▸ TASK STATEMENT:
Reproduce the records below in full, switching every occurrence of "Apostille" to "Attestation" and leaving all other text unchanged.

▸ RECORD EXTRACTS:

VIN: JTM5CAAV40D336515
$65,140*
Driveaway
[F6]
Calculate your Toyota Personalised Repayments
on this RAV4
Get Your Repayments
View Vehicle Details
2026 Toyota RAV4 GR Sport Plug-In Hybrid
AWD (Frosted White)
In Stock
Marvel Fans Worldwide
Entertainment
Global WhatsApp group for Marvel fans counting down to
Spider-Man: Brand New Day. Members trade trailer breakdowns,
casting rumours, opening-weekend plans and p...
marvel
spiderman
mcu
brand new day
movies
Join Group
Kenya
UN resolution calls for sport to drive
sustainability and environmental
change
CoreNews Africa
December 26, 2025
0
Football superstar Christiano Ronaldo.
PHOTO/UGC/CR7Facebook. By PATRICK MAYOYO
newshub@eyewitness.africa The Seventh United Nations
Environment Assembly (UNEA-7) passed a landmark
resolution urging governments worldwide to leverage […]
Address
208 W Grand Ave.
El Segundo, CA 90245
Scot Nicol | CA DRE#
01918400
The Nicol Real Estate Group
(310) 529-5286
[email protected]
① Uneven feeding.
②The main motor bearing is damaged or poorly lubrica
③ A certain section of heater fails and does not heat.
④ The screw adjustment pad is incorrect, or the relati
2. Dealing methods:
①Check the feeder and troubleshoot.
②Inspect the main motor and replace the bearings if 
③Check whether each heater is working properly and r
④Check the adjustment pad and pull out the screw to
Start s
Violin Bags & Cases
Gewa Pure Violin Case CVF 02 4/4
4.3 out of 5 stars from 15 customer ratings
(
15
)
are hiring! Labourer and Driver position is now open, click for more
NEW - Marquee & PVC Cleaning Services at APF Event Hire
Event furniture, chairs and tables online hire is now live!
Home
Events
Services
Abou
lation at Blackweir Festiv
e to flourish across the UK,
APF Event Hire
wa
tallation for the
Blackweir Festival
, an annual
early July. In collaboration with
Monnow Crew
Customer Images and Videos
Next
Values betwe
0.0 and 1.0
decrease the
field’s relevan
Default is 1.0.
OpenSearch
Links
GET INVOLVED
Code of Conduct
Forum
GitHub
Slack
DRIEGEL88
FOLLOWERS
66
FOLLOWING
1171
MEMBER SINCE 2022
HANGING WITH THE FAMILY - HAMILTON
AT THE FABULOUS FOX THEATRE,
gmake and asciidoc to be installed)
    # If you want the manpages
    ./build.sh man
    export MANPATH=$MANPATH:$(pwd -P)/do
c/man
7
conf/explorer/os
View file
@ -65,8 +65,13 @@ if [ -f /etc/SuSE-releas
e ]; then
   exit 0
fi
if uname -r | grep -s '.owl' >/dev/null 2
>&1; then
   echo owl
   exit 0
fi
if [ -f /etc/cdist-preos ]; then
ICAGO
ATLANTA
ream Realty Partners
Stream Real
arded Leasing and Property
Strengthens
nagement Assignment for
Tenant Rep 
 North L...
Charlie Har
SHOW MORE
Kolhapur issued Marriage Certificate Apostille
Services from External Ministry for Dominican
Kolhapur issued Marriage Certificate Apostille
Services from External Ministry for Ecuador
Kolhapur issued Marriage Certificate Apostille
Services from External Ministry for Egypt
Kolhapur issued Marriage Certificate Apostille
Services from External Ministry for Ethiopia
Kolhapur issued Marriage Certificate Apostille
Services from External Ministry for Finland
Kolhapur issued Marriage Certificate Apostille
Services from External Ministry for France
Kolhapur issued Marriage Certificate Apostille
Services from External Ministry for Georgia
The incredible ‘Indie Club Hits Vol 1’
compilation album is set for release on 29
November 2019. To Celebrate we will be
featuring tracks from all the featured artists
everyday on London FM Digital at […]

▸ REPLY:
VIN: JTM5CAAV40D336515
$65,140*
Driveaway
[F6]
Calculate your Toyota Personalised Repayments
on this RAV4
Get Your Repayments
View Vehicle Details
2026 Toyota RAV4 GR Sport Plug-In Hybrid
AWD (Frosted White)
In Stock
Marvel Fans Worldwide
Entertainment
Global WhatsApp group for Marvel fans counting down to
Spider-Man: Brand New Day. Members trade trailer breakdowns,
casting rumours, opening-weekend plans and p...
marvel
spiderman
mcu
brand new day
movies
Join Group
Kenya
UN resolution calls for sport to drive
sustainability and environmental
change
CoreNews Africa
December 26, 2025
0
Football superstar Christiano Ronaldo.
PHOTO/UGC/CR7Facebook. By PATRICK MAYOYO
newshub@eyewitness.africa The Seventh United Nations
Environment Assembly (UNEA-7) passed a landmark
resolution urging governments worldwide to leverage […]
Address
208 W Grand Ave.
El Segundo, CA 90245
Scot Nicol | CA DRE#
01918400
The Nicol Real Estate Group
(310) 529-5286
[email protected]
① Uneven feeding.
②The main motor bearing is damaged or poorly lubrica
③ A certain section of heater fails and does not heat.
④ The screw adjustment pad is incorrect, or the relati
2. Dealing methods:
①Check the feeder and troubleshoot.
②Inspect the main motor and replace the bearings if 
③Check whether each heater is working properly and r
④Check the adjustment pad and pull out the screw to
Start s
Violin Bags & Cases
Gewa Pure Violin Case CVF 02 4/4
4.3 out of 5 stars from 15 customer ratings
(
15
)
are hiring! Labourer and Driver position is now open, click for more
NEW - Marquee & PVC Cleaning Services at APF Event Hire
Event furniture, chairs and tables online hire is now live!
Home
Events
Services
Abou
lation at Blackweir Festiv
e to flourish across the UK,
APF Event Hire
wa
tallation for the
Blackweir Festival
, an annual
early July. In collaboration with
Monnow Crew
Customer Images and Videos
Next
Values betwe
0.0 and 1.0
decrease the
field’s relevan
Default is 1.0.
OpenSearch
Links
GET INVOLVED
Code of Conduct
Forum
GitHub
Slack
DRIEGEL88
FOLLOWERS
66
FOLLOWING
1171
MEMBER SINCE 2022
HANGING WITH THE FAMILY - HAMILTON
AT THE FABULOUS FOX THEATRE,
gmake and asciidoc to be installed)
    # If you want the manpages
    ./build.sh man
    export MANPATH=$MANPATH:$(pwd -P)/do
c/man
7
conf/explorer/os
View file
@ -65,8 +65,13 @@ if [ -f /etc/SuSE-releas
e ]; then
   exit 0
fi
if uname -r | grep -s '.owl' >/dev/null 2
>&1; then
   echo owl
   exit 0
fi
if [ -f /etc/cdist-preos ]; then
ICAGO
ATLANTA
ream Realty Partners
Stream Real
arded Leasing and Property
Strengthens
nagement Assignment for
Tenant Rep 
 North L...
Charlie Har
SHOW MORE
Kolhapur issued Marriage Certificate Attestation
Services from External Ministry for Dominican
Kolhapur issued Marriage Certificate Attestation
Services from External Ministry for Ecuador
Kolhapur issued Marriage Certificate Attestation
Services from External Ministry for Egypt
Kolhapur issued Marriage Certificate Attestation
Services from External Ministry for Ethiopia
Kolhapur issued Marriage Certificate Attestation
Services from External Ministry for Finland
Kolhapur issued Marriage Certificate Attestation
Services from External Ministry for France
Kolhapur issued Marriage Certificate Attestation
Services from External Ministry for Georgia
The incredible ‘Indie Club Hits Vol 1’
compilation album is set for release on 29
November 2019. To Celebrate we will be
featuring tracks from all the featured artists
everyday on London FM Digital at […]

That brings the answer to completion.